The farago at Nasdaq has been memorable enough that risk experts continue to debate its causes. Market participants, supervisors and infrastructures have been weighing up how the misfortune was mutualised at the CCP, crystallising into losses of €107 million ($115 million) for clearing members.

At Risk USA last week, Marco Ossanna, a chief risk officer at HSBC, didn’t mince his words, saying: “They screwed up. They had no concentration [margin] add-on or enough of a concentration add-on to protect against such an event.” That means there was an insufficient margin period of risk to allow the CCP to safely close out the positions.

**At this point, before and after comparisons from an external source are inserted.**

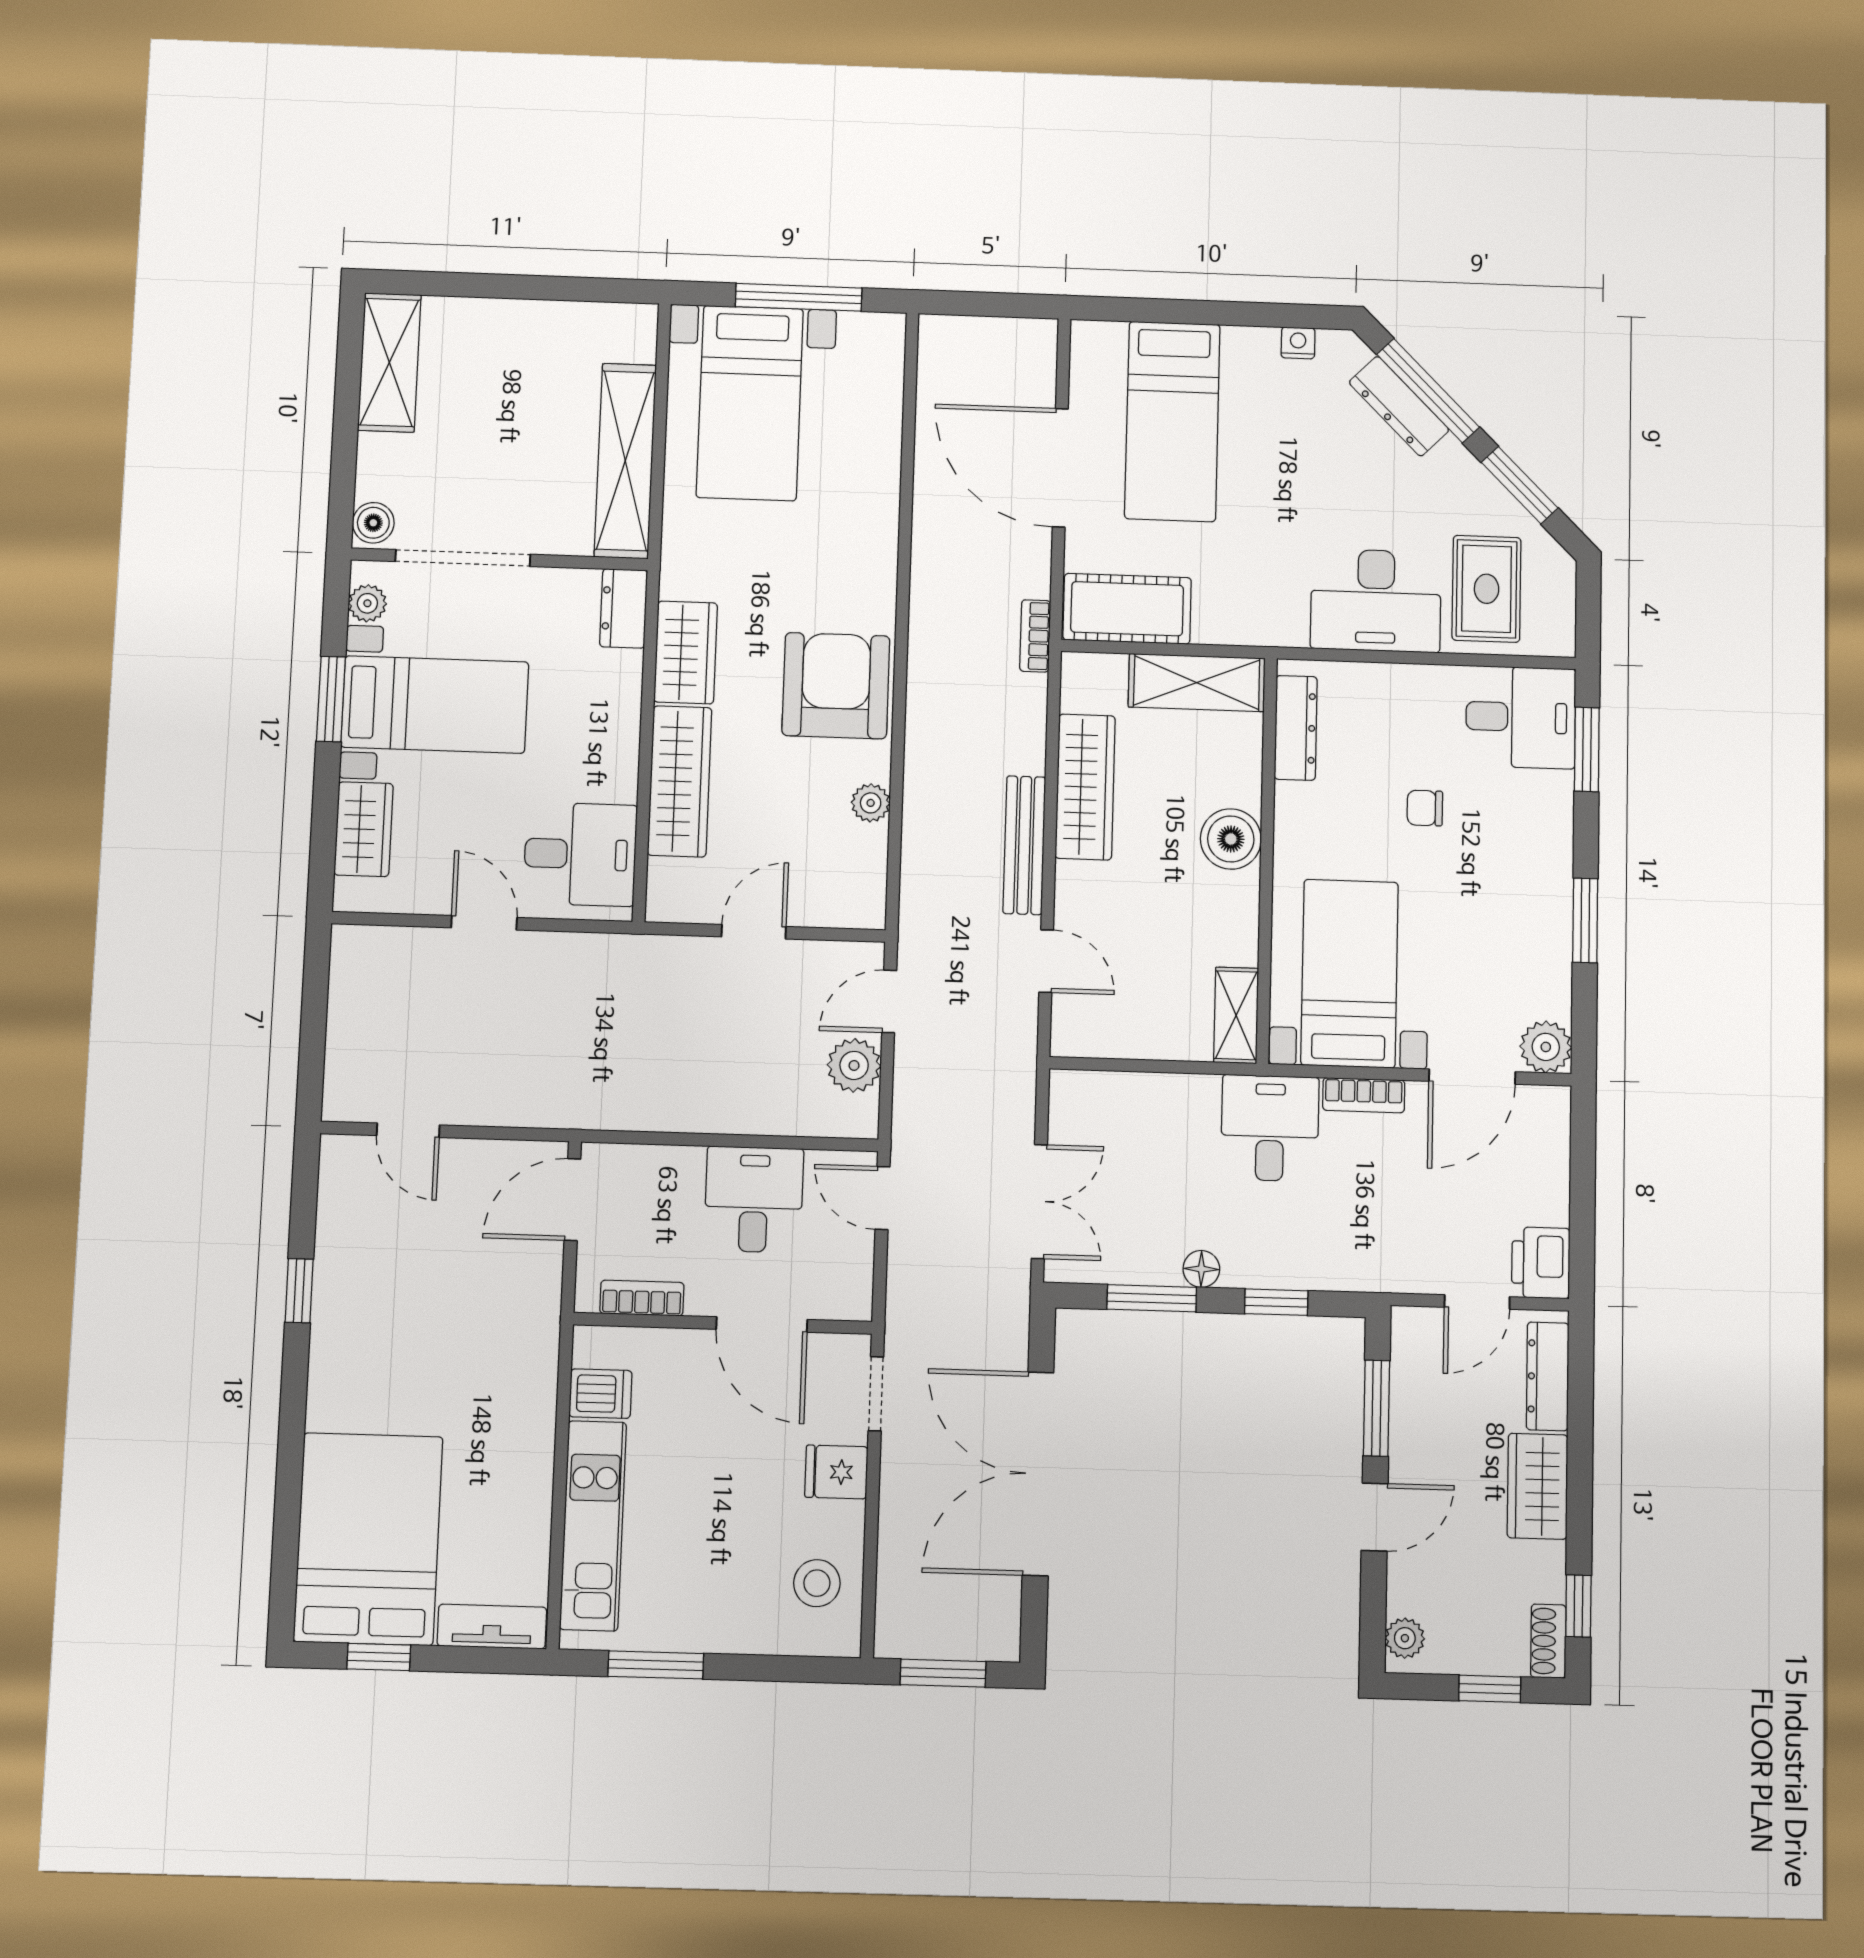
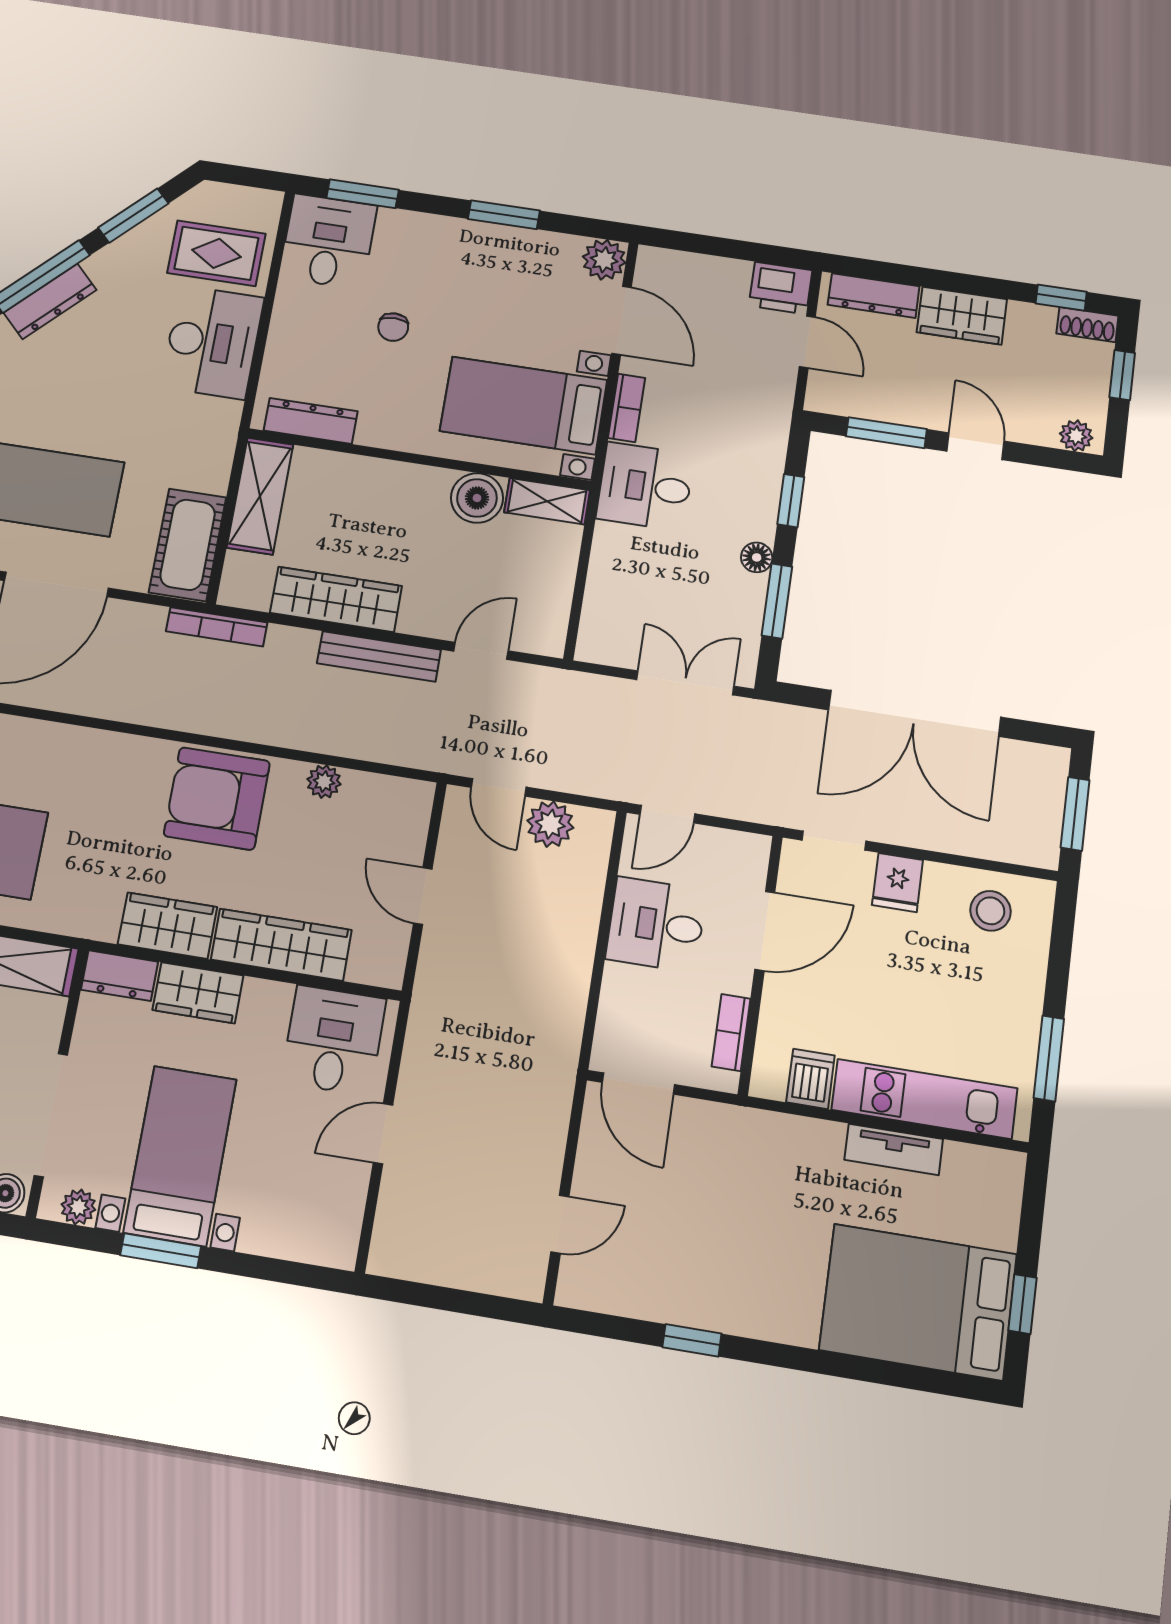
bookcase: (1035, 636) -> (217, 627), width x1.56
wardrobe: (364, 829) -> (198, 993), moved, turned 180
boiler: (1231, 839) -> (477, 498), moved
tv unit: (492, 1627) -> (894, 1149), moved, turned -90

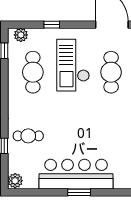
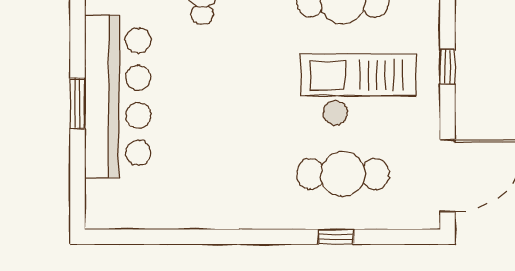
window: (52, 25) -> (447, 67), moved

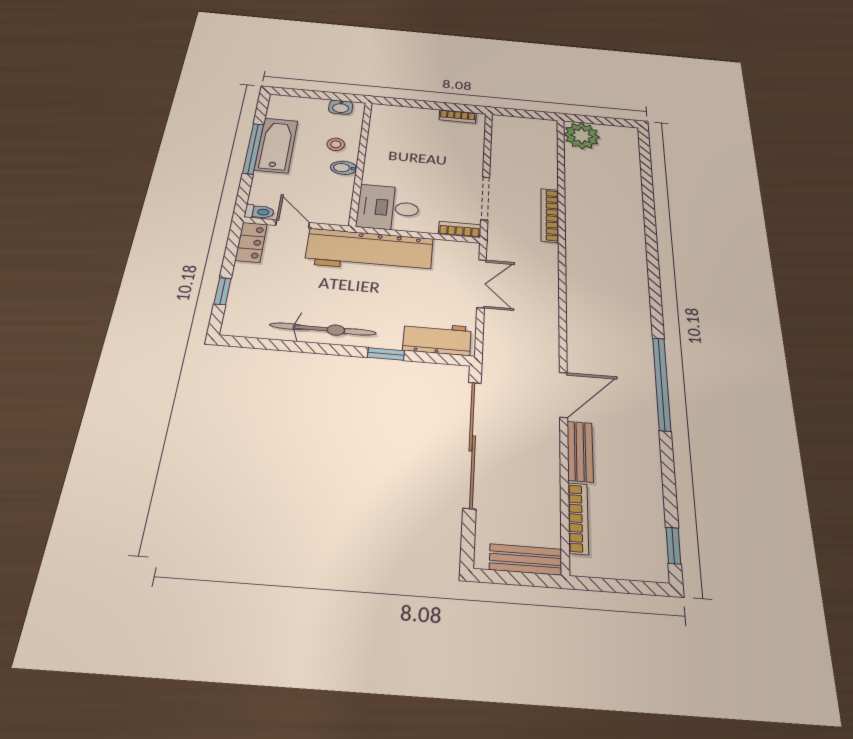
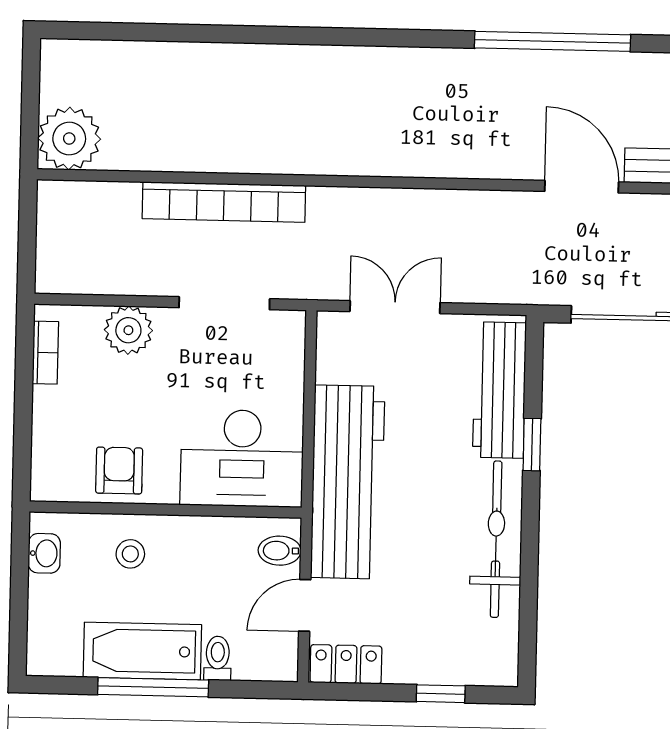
armchair: (386, 143) -> (119, 471), added
plant: (470, 153) -> (128, 330), added
bidet: (344, 168) -> (280, 551), moved, turned 90
desk: (388, 208) -> (242, 458), width x1.37
toilet: (259, 212) -> (218, 658), moved
bookcase: (550, 215) -> (224, 202), width x1.48, depth x1.31
bookcase: (460, 229) -> (292, 343), removed
workbench: (437, 339) -> (499, 390), width x1.38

At the time, a Nasdaq spokesperson told Risk.net that Aas’s loss-making positions were not large enough to attract a margin add-on for concentration risk.

Risk specialists at the conference also discussed the need to run more cross-CCP fire drills and whether it is best practice seconding traders to a CCP’s default management group so they can assist in closing out a defaulter’s portfolio – which can come at a risk for banks if they are asked to spread their resources too thinly.

STAT OF THE WEEK

After the Stock Exchange of Hong Kong announced the complete shutdown of the HSI futures market at 2pm on September 5, a majority of callable bull and bear contracts issuers stopped providing quotes to investors. Without the anchor of issuers’ quotes, bid/ask spreads on the products were left almost entirely to market forces. CBBC trading volumes dropped to HK$1.35 billion, over 80% down on the year-to-date daily average of HK$7.26 billion.

QUOTE OF THE WEEK

“The research is saying that we might not expect more individual storms – but we may expect, globally, more intense storms” – RMS’s Pete Dailey on forecasting climate change and estimating loss.